=== Exercise inputs ===

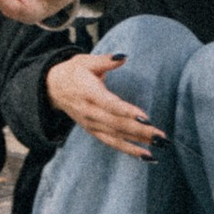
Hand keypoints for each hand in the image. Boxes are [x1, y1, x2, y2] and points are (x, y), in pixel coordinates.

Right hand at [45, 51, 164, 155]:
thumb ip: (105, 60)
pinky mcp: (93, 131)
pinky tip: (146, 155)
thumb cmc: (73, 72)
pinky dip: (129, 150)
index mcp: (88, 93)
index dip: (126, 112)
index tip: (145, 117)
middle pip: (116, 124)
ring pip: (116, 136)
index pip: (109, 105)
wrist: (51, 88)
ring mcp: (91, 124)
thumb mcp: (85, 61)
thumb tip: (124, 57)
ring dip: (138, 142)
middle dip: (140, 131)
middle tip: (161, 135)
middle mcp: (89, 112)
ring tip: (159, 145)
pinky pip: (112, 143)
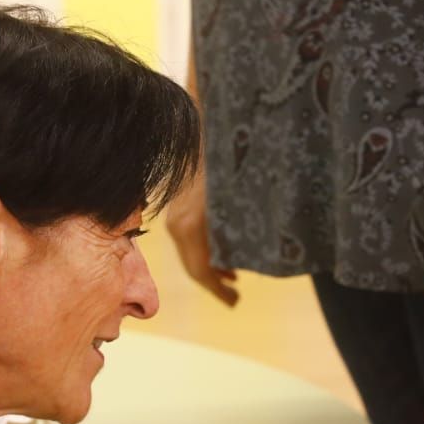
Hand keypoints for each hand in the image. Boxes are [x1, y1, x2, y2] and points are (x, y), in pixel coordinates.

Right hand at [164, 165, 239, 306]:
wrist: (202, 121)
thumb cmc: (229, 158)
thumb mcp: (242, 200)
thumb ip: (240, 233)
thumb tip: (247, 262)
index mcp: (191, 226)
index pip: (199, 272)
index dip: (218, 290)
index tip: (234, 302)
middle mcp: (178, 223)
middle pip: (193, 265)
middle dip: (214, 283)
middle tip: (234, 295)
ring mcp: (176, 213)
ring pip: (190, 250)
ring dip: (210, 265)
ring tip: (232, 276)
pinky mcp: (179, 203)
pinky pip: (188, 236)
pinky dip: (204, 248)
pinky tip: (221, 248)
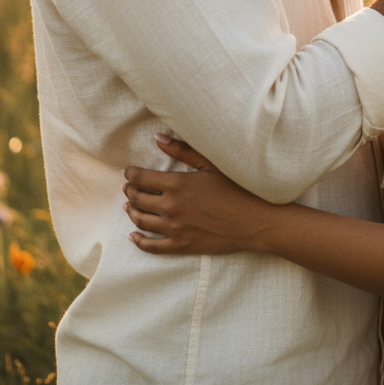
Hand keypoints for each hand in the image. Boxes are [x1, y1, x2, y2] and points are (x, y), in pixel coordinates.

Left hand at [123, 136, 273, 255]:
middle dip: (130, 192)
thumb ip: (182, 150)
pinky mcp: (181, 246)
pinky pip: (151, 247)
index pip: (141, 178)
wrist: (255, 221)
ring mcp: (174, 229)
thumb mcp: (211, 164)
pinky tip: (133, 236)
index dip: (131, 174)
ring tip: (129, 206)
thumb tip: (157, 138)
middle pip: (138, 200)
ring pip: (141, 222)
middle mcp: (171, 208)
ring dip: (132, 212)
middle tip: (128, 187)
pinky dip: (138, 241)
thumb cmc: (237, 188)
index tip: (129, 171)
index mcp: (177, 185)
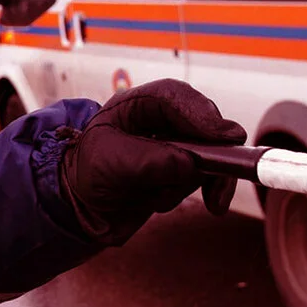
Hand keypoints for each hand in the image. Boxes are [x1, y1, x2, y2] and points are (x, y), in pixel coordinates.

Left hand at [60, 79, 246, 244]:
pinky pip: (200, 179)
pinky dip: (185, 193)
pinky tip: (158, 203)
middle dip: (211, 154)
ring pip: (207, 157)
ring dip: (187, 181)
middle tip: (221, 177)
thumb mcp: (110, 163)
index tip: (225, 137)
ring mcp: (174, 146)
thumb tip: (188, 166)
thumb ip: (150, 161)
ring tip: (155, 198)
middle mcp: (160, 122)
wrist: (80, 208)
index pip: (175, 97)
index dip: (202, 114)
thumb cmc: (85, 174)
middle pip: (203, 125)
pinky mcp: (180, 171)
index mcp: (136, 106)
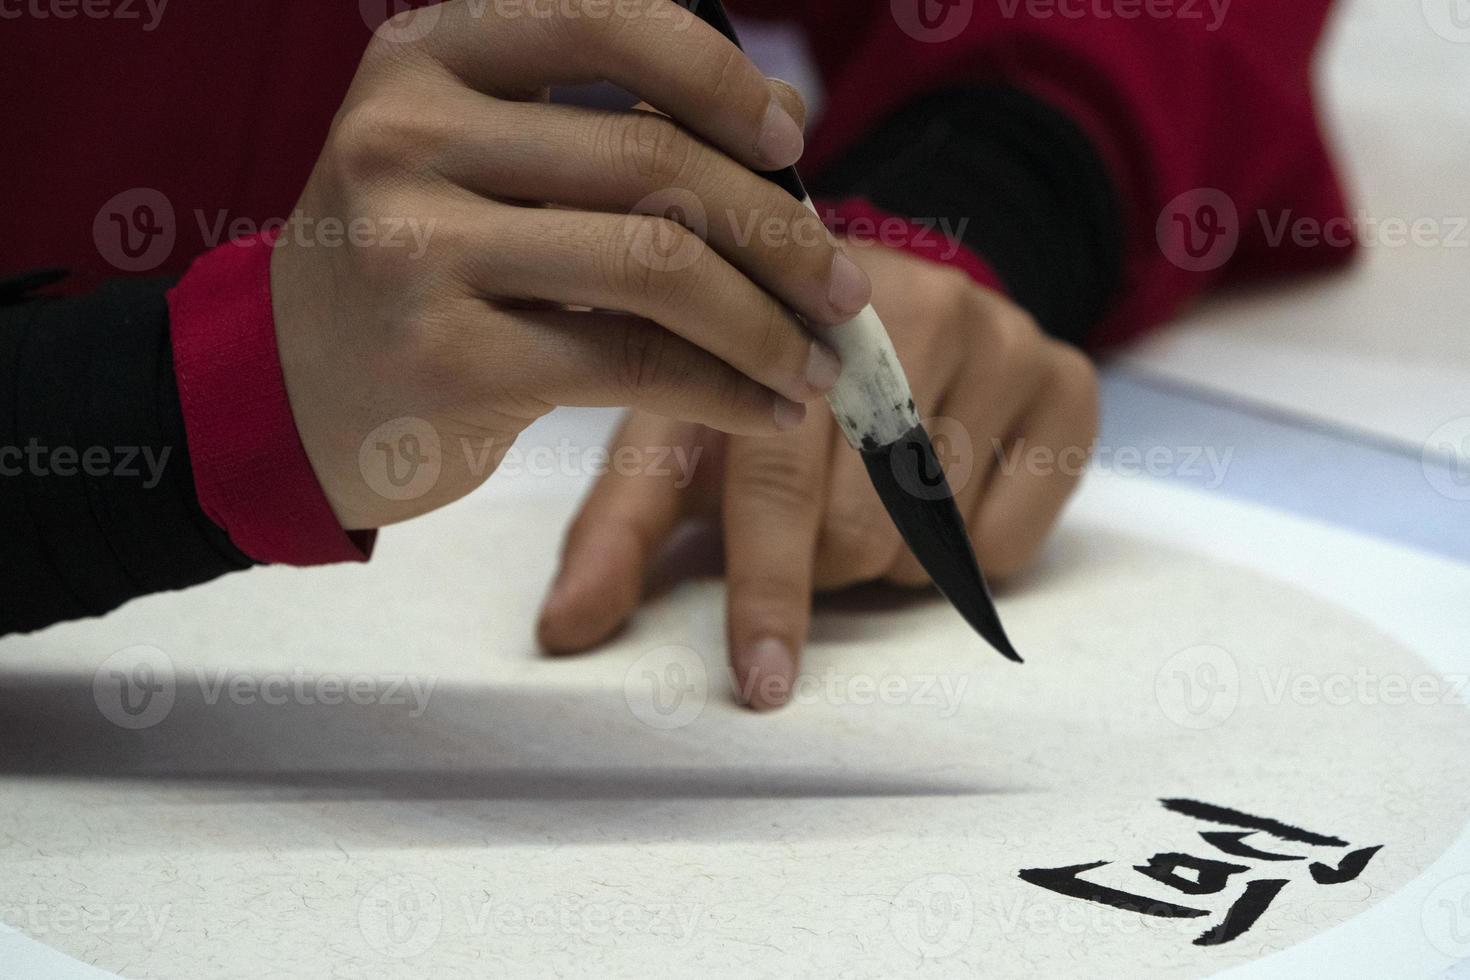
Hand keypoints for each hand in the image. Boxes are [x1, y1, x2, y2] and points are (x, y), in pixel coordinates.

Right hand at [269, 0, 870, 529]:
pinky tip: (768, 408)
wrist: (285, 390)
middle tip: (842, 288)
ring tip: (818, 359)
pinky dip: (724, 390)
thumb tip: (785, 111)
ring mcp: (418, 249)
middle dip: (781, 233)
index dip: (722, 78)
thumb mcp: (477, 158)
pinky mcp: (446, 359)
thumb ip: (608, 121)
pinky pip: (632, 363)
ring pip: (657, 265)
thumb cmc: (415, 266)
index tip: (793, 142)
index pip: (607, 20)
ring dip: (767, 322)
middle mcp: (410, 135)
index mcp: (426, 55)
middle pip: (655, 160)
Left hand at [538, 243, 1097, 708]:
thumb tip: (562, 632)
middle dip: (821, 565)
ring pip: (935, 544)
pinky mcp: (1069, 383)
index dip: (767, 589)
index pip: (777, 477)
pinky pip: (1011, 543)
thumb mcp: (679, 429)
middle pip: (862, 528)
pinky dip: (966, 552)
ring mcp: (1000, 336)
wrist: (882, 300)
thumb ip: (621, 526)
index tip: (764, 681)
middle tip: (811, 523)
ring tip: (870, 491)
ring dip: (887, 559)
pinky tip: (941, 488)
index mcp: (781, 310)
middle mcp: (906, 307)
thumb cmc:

===

About this exercise — Every record above should come back exactly, but without its pictures.

Response below —
Hand keypoints for each hand in the image. Boxes are [x1, y1, x2, y2] and points are (x, y), in pixel coordinates.

Right hand at [45, 51, 164, 155]:
thumb ip: (105, 60)
pinky mcp: (93, 131)
pinky tip: (146, 155)
thumb cmc: (73, 72)
pinky dip: (129, 150)
index mcp: (88, 93)
index dip: (126, 112)
index tip: (145, 117)
middle pip: (116, 124)
ring pip: (116, 136)
index pip: (109, 105)
wrist: (51, 88)
ring mcp: (91, 124)
thumb mcp: (85, 61)
thumb tip: (124, 57)
ring dip: (138, 142)
middle dip: (140, 131)
middle tip: (161, 135)
middle mcp: (89, 112)
ring tip: (159, 145)
pinky pip: (112, 143)
Hand keypoints for each hand in the image. Boxes are [x1, y1, x2, y2] and points are (x, y), in pixel coordinates.

Right hand at [164, 165, 239, 306]:
wrist: (202, 121)
thumb cmc: (229, 158)
thumb mcp: (242, 200)
thumb ip: (240, 233)
thumb tip: (247, 262)
index mcp: (191, 226)
index pip: (199, 272)
index dip: (218, 290)
index tip: (234, 302)
middle mcp: (178, 223)
middle pip: (193, 265)
middle dip: (214, 283)
middle tip: (234, 295)
ring mcp: (176, 213)
ring pip: (190, 250)
ring dip: (210, 265)
ring tip: (232, 276)
pinky mcp: (179, 203)
pinky pip: (188, 236)
pinky dip: (204, 248)
pinky tip: (221, 248)
Hand keypoints for each hand in the image. Boxes are [x1, y1, x2, y2] and points are (x, y), in pixel coordinates.

Left hand at [123, 136, 273, 255]:
middle dip: (130, 192)
thumb ip: (182, 150)
pinky mcp: (181, 246)
pinky pip: (151, 247)
index pip: (141, 178)
wrist: (255, 221)
ring mcp: (174, 229)
thumb mcp: (211, 164)
pinky tip: (133, 236)
index dip: (131, 174)
ring tip: (129, 206)
thumb tip: (157, 138)
middle pip: (138, 200)
ring pip: (141, 222)
middle mcp: (171, 208)
ring dip: (132, 212)
middle tip: (128, 187)
pinky dip: (138, 241)
thumb cmc: (237, 188)
index tip: (129, 171)
index mcp: (177, 185)
Hand keypoints for each hand in the image. Boxes are [x1, y1, x2, y2] and points are (x, y), in pixel coordinates.

Left hand at [60, 79, 246, 244]:
pinky pip: (200, 179)
pinky dip: (185, 193)
pinky tip: (158, 203)
middle dip: (211, 154)
ring pip: (207, 157)
ring dip: (187, 181)
middle tip: (221, 177)
thumb mcp: (110, 163)
index tip: (225, 137)
ring mcp: (174, 146)
thumb tip: (188, 166)
thumb ip: (150, 161)
ring tip: (155, 198)
middle mcp: (160, 122)
wrist: (80, 208)
index pip: (175, 97)
index dip: (202, 114)
thumb cmc: (85, 174)
middle pip: (203, 125)
pinky mcp: (180, 171)
index mcp: (136, 106)
Hand keypoints for each hand in the image. Boxes are [x1, y1, x2, y2] and points are (x, y), in pixel coordinates.

Right hand at [269, 0, 870, 529]:
pinky tip: (768, 408)
wrist: (285, 390)
middle tip: (842, 288)
ring tip: (818, 359)
pinky dip: (724, 390)
thumb tip: (785, 111)
ring mcp: (418, 249)
middle dip: (781, 233)
index dip: (722, 78)
thumb mcp: (477, 158)
pinky mcp: (446, 359)
thumb ip: (608, 121)
pinky pip: (632, 363)
ring pip: (657, 265)
thumb cmc: (415, 266)
index tip: (793, 142)
index pip: (607, 20)
ring dip: (767, 322)
middle mcp: (410, 135)
index mcp: (426, 55)
middle pip: (655, 160)
Left hand at [538, 243, 1097, 708]:
thumb tip: (562, 632)
middle dip: (821, 565)
ring pip: (935, 544)
pinky mcp: (1069, 383)
index dip: (767, 589)
index pip: (777, 477)
pinky pip: (1011, 543)
thumb mcp: (679, 429)
middle pip: (862, 528)
pinky dip: (966, 552)
ring mcp: (1000, 336)
wrist: (882, 300)
thumb ip: (621, 526)
index tip: (764, 681)
middle tip: (811, 523)
ring tip: (870, 491)
ring dip: (887, 559)
pinky tip: (941, 488)
index mcp: (781, 310)
middle mcp: (906, 307)
thumb cmc:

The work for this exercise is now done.